Philippe Claudel, Le Rapport de Brodeck

Publié le par Mathilde Argane

RÉÉCRIRE L'HISTOIRE



Bouc-émissaire : « personne désignée par un groupe pour endosser un comportement social que ce groupe souhaite évacuer. Cette personne est alors exclue, au sens propre ou figuré, parfois punie, ou condamnée. À noter que la personne choisie n'est pas forcément coupable. Elle peut être une victime expiatoire choisie pour d'autres raisons. » (Wikipédia)

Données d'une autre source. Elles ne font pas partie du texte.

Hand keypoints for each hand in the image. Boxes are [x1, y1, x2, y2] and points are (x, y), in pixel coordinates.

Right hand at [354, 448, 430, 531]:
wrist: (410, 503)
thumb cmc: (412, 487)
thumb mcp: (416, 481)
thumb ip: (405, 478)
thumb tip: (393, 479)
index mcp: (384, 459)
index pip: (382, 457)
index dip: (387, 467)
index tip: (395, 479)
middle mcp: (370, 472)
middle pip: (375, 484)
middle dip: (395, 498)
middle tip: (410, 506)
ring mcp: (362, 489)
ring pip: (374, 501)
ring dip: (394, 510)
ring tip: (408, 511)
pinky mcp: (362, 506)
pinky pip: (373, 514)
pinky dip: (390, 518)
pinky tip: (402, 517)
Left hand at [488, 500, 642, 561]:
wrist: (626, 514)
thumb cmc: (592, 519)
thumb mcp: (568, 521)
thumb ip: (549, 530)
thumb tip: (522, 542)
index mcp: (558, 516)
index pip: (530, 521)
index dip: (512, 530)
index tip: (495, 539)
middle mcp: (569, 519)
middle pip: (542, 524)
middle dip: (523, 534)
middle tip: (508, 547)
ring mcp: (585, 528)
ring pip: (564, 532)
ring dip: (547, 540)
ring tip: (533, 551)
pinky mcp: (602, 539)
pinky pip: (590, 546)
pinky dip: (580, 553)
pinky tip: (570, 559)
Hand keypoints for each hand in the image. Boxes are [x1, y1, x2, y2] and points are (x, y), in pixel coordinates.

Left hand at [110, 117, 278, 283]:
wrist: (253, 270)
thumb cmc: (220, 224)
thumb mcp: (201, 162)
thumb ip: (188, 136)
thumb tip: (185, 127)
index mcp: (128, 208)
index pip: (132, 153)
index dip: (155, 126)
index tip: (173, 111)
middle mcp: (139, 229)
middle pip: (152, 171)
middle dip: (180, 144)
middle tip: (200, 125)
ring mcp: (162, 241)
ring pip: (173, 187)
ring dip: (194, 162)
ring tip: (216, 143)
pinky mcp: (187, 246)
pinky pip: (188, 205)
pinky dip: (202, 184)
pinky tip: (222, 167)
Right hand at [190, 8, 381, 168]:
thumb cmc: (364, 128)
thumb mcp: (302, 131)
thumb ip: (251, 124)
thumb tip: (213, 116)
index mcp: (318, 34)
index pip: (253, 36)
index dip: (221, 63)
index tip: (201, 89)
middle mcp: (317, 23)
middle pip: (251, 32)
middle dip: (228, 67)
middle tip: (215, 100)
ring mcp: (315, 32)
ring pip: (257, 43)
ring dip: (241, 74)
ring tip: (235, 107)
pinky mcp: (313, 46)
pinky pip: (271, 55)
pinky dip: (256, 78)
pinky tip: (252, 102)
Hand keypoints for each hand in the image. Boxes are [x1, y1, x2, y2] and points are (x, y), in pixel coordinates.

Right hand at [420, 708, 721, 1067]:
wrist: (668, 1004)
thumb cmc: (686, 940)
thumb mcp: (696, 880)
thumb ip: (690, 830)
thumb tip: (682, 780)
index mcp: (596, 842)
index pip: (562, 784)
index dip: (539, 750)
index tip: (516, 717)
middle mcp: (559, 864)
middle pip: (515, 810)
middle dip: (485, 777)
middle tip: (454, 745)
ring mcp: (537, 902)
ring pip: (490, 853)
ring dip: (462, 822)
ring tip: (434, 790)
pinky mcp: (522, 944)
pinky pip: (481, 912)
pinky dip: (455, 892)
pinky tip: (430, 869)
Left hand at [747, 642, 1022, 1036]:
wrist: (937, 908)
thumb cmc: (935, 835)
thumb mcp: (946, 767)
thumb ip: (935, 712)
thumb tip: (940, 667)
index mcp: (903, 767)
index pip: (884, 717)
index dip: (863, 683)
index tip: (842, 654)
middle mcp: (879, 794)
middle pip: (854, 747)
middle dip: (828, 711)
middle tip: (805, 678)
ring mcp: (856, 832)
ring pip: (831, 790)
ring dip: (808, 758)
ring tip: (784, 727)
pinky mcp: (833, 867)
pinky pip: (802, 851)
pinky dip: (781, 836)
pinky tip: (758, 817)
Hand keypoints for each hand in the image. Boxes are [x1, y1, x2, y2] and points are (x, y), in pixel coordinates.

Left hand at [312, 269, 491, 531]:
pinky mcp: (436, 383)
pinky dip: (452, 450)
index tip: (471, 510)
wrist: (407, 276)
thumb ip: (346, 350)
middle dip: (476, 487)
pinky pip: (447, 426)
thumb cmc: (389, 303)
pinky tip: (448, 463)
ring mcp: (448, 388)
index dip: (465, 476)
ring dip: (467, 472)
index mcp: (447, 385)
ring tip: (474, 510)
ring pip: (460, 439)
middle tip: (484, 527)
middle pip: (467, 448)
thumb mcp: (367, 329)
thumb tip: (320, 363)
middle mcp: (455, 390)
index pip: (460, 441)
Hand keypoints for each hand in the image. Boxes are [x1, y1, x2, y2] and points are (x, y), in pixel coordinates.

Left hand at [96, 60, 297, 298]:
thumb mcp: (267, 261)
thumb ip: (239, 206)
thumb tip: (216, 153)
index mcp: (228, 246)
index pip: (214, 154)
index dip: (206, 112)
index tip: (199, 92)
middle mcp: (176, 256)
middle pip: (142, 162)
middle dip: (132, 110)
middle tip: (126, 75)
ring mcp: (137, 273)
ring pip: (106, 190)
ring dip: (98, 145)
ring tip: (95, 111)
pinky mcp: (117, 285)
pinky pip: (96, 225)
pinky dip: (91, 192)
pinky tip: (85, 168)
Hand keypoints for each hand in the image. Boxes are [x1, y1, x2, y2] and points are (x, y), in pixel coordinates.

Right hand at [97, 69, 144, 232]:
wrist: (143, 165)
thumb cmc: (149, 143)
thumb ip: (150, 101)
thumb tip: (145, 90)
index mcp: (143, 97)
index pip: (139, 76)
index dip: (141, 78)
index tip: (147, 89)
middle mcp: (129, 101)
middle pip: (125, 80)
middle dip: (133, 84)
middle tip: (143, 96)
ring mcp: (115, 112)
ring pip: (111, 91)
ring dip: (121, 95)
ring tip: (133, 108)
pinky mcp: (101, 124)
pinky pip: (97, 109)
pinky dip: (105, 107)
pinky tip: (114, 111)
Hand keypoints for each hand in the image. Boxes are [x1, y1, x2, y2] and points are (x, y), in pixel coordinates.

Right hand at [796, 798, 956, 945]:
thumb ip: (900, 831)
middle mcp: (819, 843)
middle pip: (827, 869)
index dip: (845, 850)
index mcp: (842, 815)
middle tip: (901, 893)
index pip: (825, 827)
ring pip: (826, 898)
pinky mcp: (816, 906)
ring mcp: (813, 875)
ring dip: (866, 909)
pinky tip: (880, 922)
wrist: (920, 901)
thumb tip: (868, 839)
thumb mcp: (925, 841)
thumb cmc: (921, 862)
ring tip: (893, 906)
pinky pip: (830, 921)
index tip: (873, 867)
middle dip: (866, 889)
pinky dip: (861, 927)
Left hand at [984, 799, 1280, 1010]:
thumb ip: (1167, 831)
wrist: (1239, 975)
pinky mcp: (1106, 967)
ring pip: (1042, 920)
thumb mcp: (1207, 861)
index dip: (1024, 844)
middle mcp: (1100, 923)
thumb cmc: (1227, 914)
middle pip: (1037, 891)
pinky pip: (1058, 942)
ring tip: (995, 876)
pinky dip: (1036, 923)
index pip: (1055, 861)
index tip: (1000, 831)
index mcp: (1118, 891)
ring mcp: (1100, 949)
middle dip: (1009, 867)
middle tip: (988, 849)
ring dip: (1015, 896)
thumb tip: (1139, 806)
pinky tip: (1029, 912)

Pendant la guerre,  pour « purifier » le village, Brodeck a été désigné par ses concitoyens pour être envoyé aux camps de la mort. Ayant survécu, contre toute attente, il est revenu vivre parmi ses anciens bourreaux.
Mais lorsque la fureur du groupe se réveille et massacre l’Anderer, l’autre étranger du village, il sent la peur renaître.

La logique révisionniste

Et c’est à lui, Brodeck, qu’on commande de rédiger le rapport qui expliquera « qu’on ne pouvait pas faire autrement »  que de tuer l’Anderer. Réécrire l’histoire d’un crime pour disculper les coupables, cela s’appelle d’un nom : le révisionnisme. Claudel explore par le biais du récit torturé de l’ancienne victime les problèmes complexes et existentiels que pose la gestion du passé. Car Brodeck, pour écrire le rapport, doit procéder à un impossible reniement de soi. Lui, l’étranger, devrait couvrir le meurtre de son semblable? Il apparaît vite que son rapport ne correspondra pas à ce que ses concitoyens attendent. Alors qu’il s’efforce de faire un travail de mémoire,  eux ne veulent qu’oublier, et continuer à vivre comme avant.
Mais Brodeck ne peut pas excuser un crime qui ne veut être oublié que pour mieux se reproduire, et dont il sera la prochaine victime. En tant que survivant, il incarnera toujours l’infâmie que la communauté voudrait effacer : son nom qu’on avait inscrit quand il était aux camps sur le monument aux morts accuse le village. Il est d’autant plus en danger qu’il est celui qui sait, qui écrit, la mémoire indélébile du passé criminel. Son existence même est incompatible avec l’honneur que le village cherche à tout prix à conserver.

Le Nous totalitaire


En adoptant le point de vue de Brodeck, Claudel plonge au cœur d’une conscience déchirée entre la nécessité existentielle de témoigner du crime pour empêcher qu’il ne se reproduise et celle, sociale, de l’effacer pour être réintégré à la communauté. Car Brodeck est conscient que sa seule chance de survivre au village est de se fondre dans le groupe. Or, il est le seul, dangereusement exclu, à n’avoir pas participé au meurtre de l’Anderer. « Oui, j’étais le seul. En me disant ces mots, j’ai compris soudain combien cela sonnait comme un danger, et que, être innocent parmi les coupables, c’est au fond la même chose que d’être coupable au milieu des innocents ».
Tout le roman repose sur ce dilemme : dire « je », c’est-à-dire se mettre à part et se condamner, ou bien se fondre dans le « nous » criminel et se renier soi-même. Brodeck tâtonne tout au long du rapport entre ces deux postures qui le menacent l’une et l’autre.
Dans tous les cas, le danger vient du groupe : car, dans ce village replié sur lui-même, il n’y a pas de place pour l’individu. On craint celui qui a des secrets, de l’instruction, qui n’est pas transparent. Or Brodeck, malgré tous ses effort, est irréductiblement Autre. Son nom, son « histoire errante », son nez (tous ces éléments stéréotypés sont présents dans le roman), tout le désigne comme l’archétype de l’étranger.
Mais, dans une tentative désespérée de déni de soi pour survivre au sein de la communauté, Brodeck ne prononce pas une seule fois, en 400 pages, le mot Juif.

L’aliénation de la victime

Ne pouvant se résoudre à voir en face la cause réelle de son exclusion, Brodeck avoue « préférer le doute à la vérité ». Prenant sur lui le crime de ses bourreaux, il en vient à se croire coupable d’avoir survécu aux camps et croit trouver là une explication acceptable à la violence du groupe. Une posture mortifère et intenable, conclut Claudel : surgissant comme malgré lui, ces mots : « je n’y suis pour rien » qui ouvrent le roman et ruinent toute tentative d’excuser le village et de s’en attribuer la faute. Essayer de plier la réalité à une image est une impasse. Aussi bien pour Brodeck que pour le village, vouloir effacer son passé, ce qu’on est, c’est se condamner à disparaître.